The Hunger for Content and the Effect
Financial media outlets of all types hunger for content. They are driven to find an audience, since their business models depend upon it. Any financial program needs guests. Prominent journalists need to write stories that will attract readers. Bloggers who depend upon advertising or promotion need to find and satisfy an audience. What effect does this have?
Quantity versus Quality
The rise of the blogosphere has generated diversity in content. Anyone with a point of view can start a blog and offer opinions. A few months ago we noted that some outside surveys questioned the credibility of financial blogs. The definition of a financial blog was open to question, since it included mainstream media efforts to reach out to a new audience.
Competition and expansion of financial television has had the same effect. Every program needs guest spots and the focus is on the issue of the day.
No one seems to ask whether the guest, or columnist, or blogger really has the right qualifications to be offering advice on the topic at hand. The omnipresent question is the prospect for a recession. Financial television asks the recession question daily to anyone and everyone. Most people getting a TV opportunity, are not bashful about answering the question.
For all but a few, we are consumers of economic forecasts. We have no independent ability to make projections, so our role is instead one of deciding who knows, and who does not. At "A Dash" we believe that the democratization of the media — emphasizing the Internet — has made the task of the consumer more difficult. Appearing on television or having a big-time blog confers a sense of legitimacy that may be completely unfounded.
Most people do not realize this. In particular, individual investors do not make this distinction.
It is an expensive mistake.
Are Bloggers too Negative?
There is a New York-centric debate going on among several prominent commentators (all professed pals), highlighted in the New York Times, about whether bloggers are too negative. None of the participants dares to question the qualifications of any of the others, so the debate is rather lame. Paul Kedrosky (at one of our featured sites) raised the question. He did so assuming facts not in evidence about the existence of a recession, and on the eve of a significant rebound in stocks (which we predicted the following evening). Barry Ritholtz (at another site we recommend to our readers) offers a response. Herb Greenberg also weighs in.

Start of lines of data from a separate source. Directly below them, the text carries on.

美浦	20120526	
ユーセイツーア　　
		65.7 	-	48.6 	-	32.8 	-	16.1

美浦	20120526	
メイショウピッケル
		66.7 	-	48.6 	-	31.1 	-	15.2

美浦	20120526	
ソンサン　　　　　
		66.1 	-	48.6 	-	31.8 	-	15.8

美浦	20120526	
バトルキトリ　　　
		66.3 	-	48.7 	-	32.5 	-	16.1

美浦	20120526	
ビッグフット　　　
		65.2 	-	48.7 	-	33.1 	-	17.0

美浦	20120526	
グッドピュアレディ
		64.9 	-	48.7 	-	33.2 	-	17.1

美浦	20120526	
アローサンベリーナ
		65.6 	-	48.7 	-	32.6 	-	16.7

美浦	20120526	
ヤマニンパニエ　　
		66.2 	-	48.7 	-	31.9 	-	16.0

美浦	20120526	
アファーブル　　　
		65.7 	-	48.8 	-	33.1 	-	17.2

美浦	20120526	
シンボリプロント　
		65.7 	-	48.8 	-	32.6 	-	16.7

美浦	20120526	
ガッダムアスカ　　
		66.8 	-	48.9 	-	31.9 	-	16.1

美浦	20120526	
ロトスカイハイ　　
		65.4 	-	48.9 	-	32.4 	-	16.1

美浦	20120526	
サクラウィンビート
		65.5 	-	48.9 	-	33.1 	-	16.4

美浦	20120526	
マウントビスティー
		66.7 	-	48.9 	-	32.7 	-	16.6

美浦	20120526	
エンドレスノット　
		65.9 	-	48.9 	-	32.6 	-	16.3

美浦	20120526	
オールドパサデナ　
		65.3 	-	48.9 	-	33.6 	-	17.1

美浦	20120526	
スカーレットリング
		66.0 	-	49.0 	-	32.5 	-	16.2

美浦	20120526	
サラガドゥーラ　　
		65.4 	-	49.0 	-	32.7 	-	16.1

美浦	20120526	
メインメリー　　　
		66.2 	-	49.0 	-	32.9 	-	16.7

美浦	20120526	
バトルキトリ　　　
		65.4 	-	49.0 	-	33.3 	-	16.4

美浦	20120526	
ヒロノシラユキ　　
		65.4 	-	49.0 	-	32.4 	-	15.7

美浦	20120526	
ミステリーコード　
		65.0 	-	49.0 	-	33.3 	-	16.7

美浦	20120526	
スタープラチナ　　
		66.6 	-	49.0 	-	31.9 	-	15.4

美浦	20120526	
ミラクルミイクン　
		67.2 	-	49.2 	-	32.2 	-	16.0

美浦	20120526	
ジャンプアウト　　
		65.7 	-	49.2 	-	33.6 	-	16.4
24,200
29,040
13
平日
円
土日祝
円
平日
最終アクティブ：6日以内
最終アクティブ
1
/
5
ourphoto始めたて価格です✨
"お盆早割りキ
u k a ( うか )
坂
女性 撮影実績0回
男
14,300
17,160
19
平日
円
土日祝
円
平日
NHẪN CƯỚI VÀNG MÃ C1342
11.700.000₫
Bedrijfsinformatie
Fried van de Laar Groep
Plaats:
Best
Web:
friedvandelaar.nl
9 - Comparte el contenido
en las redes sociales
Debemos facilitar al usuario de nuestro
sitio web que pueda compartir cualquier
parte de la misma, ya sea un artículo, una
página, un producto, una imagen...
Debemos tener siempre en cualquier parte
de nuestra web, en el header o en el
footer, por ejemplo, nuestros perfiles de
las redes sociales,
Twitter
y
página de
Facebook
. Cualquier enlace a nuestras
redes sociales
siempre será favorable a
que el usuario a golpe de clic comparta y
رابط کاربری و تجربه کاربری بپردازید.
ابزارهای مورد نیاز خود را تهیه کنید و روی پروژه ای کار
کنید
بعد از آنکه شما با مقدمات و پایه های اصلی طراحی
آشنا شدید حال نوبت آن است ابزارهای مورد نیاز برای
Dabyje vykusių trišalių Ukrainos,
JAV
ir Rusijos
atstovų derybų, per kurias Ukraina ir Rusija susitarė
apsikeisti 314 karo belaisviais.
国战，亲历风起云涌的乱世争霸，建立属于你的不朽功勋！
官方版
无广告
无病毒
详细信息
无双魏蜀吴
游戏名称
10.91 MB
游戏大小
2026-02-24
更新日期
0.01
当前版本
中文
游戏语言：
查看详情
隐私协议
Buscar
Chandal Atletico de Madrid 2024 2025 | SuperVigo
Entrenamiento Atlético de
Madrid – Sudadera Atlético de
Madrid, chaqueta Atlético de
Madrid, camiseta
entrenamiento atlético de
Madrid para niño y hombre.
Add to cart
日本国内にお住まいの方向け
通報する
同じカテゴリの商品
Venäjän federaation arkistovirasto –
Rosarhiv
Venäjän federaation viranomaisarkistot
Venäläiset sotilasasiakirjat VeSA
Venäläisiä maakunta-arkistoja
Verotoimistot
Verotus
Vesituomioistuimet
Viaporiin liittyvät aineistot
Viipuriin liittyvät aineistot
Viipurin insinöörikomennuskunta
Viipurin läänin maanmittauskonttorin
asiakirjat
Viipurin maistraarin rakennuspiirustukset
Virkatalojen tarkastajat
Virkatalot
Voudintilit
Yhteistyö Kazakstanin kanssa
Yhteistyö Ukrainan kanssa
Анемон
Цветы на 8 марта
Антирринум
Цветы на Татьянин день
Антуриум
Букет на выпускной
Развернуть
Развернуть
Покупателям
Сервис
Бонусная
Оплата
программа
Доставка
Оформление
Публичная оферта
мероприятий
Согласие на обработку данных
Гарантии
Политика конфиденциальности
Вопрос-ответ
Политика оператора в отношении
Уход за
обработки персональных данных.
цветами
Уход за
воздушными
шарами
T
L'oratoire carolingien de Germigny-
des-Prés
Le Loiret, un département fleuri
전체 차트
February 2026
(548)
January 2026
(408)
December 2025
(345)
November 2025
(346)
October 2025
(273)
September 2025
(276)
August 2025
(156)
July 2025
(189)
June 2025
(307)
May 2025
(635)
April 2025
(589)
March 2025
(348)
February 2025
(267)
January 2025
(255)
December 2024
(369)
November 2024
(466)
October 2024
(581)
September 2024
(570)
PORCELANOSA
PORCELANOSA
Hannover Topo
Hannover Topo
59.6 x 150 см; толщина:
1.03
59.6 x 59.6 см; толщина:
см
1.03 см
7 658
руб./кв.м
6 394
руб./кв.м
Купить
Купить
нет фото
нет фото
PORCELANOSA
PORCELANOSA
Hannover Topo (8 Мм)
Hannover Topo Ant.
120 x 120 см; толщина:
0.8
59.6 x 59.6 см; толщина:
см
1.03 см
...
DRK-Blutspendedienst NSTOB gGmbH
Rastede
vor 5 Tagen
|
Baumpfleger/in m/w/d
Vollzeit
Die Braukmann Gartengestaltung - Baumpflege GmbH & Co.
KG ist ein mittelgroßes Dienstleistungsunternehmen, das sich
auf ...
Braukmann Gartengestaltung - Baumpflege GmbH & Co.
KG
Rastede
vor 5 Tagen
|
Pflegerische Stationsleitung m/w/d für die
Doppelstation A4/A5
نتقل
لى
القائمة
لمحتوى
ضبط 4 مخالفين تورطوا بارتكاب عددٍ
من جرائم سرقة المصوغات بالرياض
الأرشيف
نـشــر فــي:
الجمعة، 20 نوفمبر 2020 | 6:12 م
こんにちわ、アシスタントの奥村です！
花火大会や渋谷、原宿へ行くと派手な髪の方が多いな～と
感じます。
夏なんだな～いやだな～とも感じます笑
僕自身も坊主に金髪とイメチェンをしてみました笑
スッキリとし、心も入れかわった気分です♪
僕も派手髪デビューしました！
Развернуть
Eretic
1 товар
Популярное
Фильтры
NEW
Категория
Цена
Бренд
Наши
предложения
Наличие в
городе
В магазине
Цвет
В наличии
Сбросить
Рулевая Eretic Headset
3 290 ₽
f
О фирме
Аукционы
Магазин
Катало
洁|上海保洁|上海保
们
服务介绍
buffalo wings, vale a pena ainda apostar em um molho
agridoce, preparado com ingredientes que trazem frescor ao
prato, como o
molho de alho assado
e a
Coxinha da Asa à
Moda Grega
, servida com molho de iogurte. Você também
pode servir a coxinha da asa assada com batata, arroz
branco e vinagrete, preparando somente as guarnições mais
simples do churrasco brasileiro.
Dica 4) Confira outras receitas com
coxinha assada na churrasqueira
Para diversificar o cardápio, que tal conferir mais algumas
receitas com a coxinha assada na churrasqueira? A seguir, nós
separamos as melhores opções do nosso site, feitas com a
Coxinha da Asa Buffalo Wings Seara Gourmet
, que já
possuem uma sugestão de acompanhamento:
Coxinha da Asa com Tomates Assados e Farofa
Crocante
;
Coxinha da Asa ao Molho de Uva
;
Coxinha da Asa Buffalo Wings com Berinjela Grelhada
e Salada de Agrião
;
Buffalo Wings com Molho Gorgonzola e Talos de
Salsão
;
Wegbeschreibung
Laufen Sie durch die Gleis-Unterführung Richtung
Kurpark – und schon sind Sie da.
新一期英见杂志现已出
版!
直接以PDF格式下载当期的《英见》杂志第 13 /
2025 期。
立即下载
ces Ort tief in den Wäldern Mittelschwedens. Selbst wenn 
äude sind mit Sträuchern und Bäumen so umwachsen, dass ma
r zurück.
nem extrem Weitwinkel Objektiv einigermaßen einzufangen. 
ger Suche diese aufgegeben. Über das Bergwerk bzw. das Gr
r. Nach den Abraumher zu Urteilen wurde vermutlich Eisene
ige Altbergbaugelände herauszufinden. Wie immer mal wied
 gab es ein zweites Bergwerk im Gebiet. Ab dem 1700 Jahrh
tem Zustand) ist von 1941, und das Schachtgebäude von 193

We are especially intrigued by the following comment in the Greenberg article:
I don’t make market calls or offer investment advice. But via the media
world, I’ve also morphed, for better or for worse (depending on your
perspective), into somewhat of a financial commentator. I figure my
opinions, based on more than 30 years of writing about this stuff, is
as valid as others who were formally schooled in economics and the
stock market. (And who, by the way, seem to get it wrong as much as
they get it right.)
Readers should note that Greenberg concludes that any formal training in economics is irrelevant. It is enough to be an observer of the scene. Does this really make sense? This is an important subject, to which we shall return in future articles. Most real economists are too polite to point out the errors when on a program with non-economists. The guests all speak in generalities.
Let us apply a little common sense to this situation. On the one hand we have people, very intelligent people just as smart as Herb Greenberg, who spend many years acquiring training and experience in certain methods. These people then apply the methods in specific situations and make forecasts, some right, some wrong. It is easy to disparage their work by picking out those who were wrong and focusing on the mistakes.
On the other hand we have someone who does not acquire the training and knowledge, but concludes that it is irrelevant. That is what the consumer of information should consider. Anyone who does not realize the value of expertise is in for a big surprise.
Current Market Mistakes
Because of the various challenges — the general economy, the housing market, the credit market, the risk in CDO’s — there is–right now– an especially important interface between economics and government. It would be wise for investors to seek out genuine experts in both subjects.
Most current commentators have expertise in neither.
Current issues include the following:
Fed policy, where those who maintained that the "Fed was in a box" have been proven wrong. Have any of them admitted this? Have they simply switched arguments to some future problem?
Inter-bank lending, where many predicted incorrectly that LIBOR rates would not fall. They underestimated the effect of the Fed’s innovative TAF approach, something we highlighted.
Bond insurer issues, where people with absolutely no experience with government policy making — none whatsoever — make daily arguments about why any effort will fail. The key argument is that the Treasury SIV approach failed, so a bond insurer effort will also fail. We think that this idea is both shallow and erroneous.
As far as we know, we are the only Internet source that takes a genuine public policy perspective to identifying experts and trying to predict government actions through knowledge. If one is looking for an investment edge based upon true expertise, this is the place. Most of the Internet gatekeepers, even the very best, just cite the stories from popular blogs and rely upon the caveat emptor principle.
This puts the burden upon the reader. The gatekeepers are quite honest about this, but how many readers have the critical skills and insight to analyze what they see?
We shall return to the bond insurer versus the SIV question, but we hope that readers will first consider the challenge we posed. It is essential in understanding the conclusion.